Logo Bloomberg Technoz

“Temuan ini menunjukkan semakin pentingnya pekerjaan-pekerjaan di pasar tenaga kerja di mana AI generatif mungkin akan semakin mengubah bentuk tugas dan proses kerja,” kata ILO. 

Walau AI generatif dapat meningkatkan produktivitas untuk tugas-tugas individu, peningkatan ini belum tercermin dalam perubahan produktivitas dan lapangan kerja yang dapat diukur. 

Temuan ini bertolak belakang dengan pemangkasan tenaga kerja terkait AI yang diumumkan oleh sejumlah perusahaan, termasuk Shopee (bawah naungan Sea Ltd.) dan Meta Platforms Inc. Meskipun beberapa perusahaan memangkas posisi atau merestrukturisasi tenaga kerja mereka seiring adopsi AI, lapangan kerja di bidang-bidang yang paling terpapar AI justru terus berkembang di seluruh Asia Tenggara, demikian temuan ILO.

Singapura untuk diketahui, memiliki porsi pekerja tertinggi di bidang pekerjaan yang terpapar AI, yaitu sebesar 42,2% dari total lapangan kerja. Negara ini diikuti oleh Filipina, Indonesia, Vietnam, dan Thailand. Singapura juga menempati peringkat tertinggi dalam kesiapan menghadapi AI, didukung oleh infrastruktur digital yang canggih, ketersediaan tenaga kerja yang mumpuni, serta pendekatan terkoordinasi di seluruh jajaran pemerintah, demikian temuan ILO.

Organisasi tersebut mendesak pemerintah untuk memperkuat tata kelola AI dan mengintegrasikan kebijakan AI dengan lebih baik melalui pendekatan yang berpusat pada manusia, serta menyebut upaya tersebut sangat penting untuk membantu pekerja dan perusahaan beradaptasi.

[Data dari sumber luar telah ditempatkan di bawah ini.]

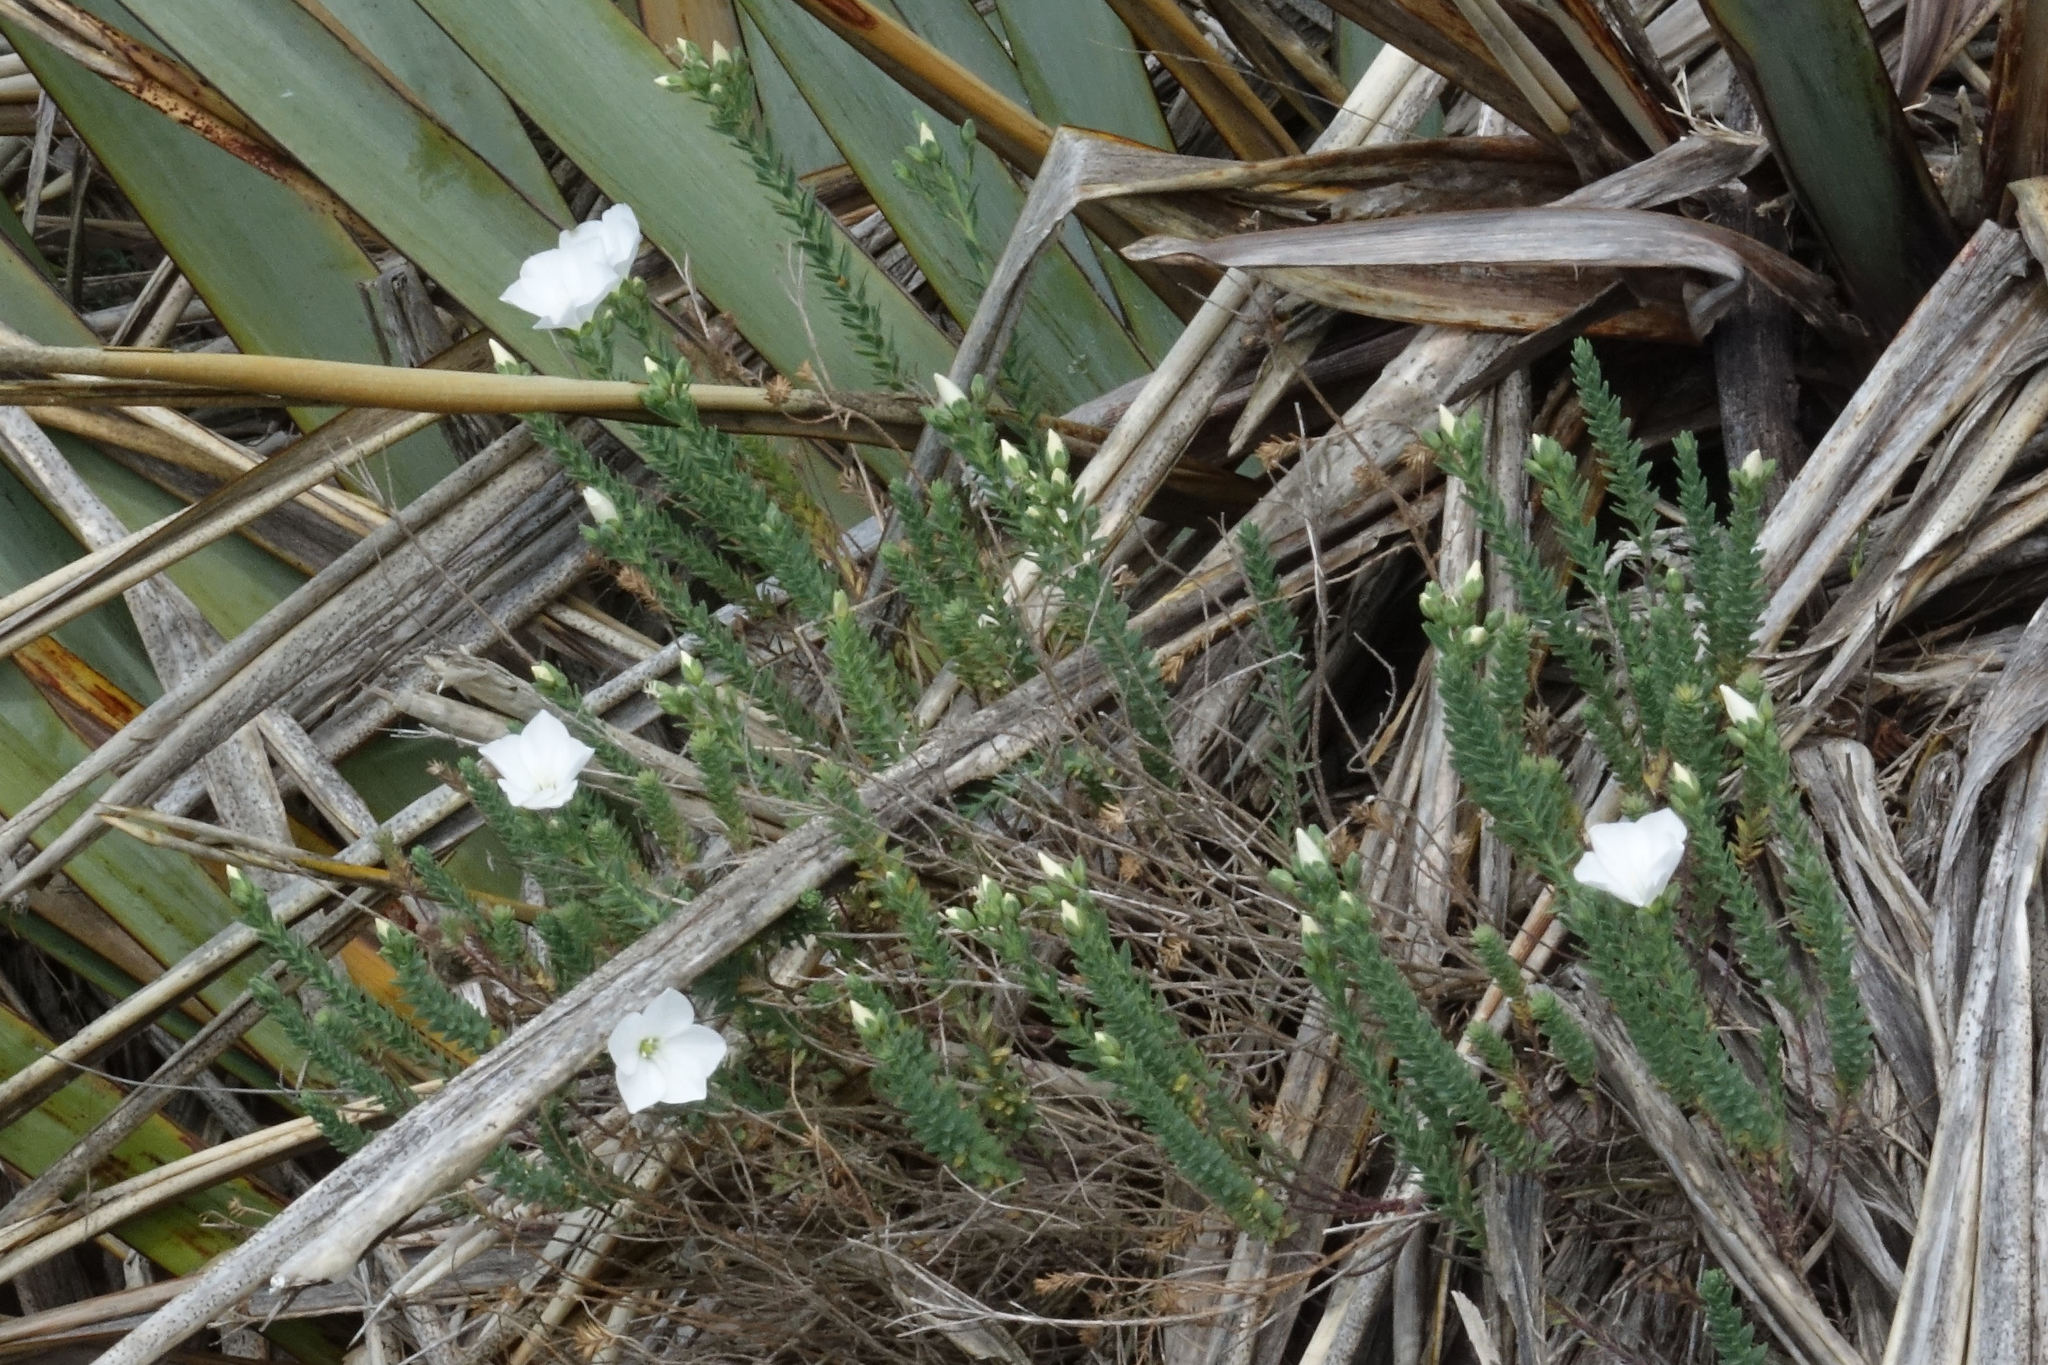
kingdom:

“Pada akhirnya, hasil pasar tenaga kerja di masa depan akan lebih bergantung pada pilihan kebijakan untuk membangun kesiapan dan ketahanan pekerja, perusahaan, serta lembaga dalam beradaptasi dan menavigasi transisi AI, daripada sekadar tingkat paparan AI itu sendiri,” kata ILO.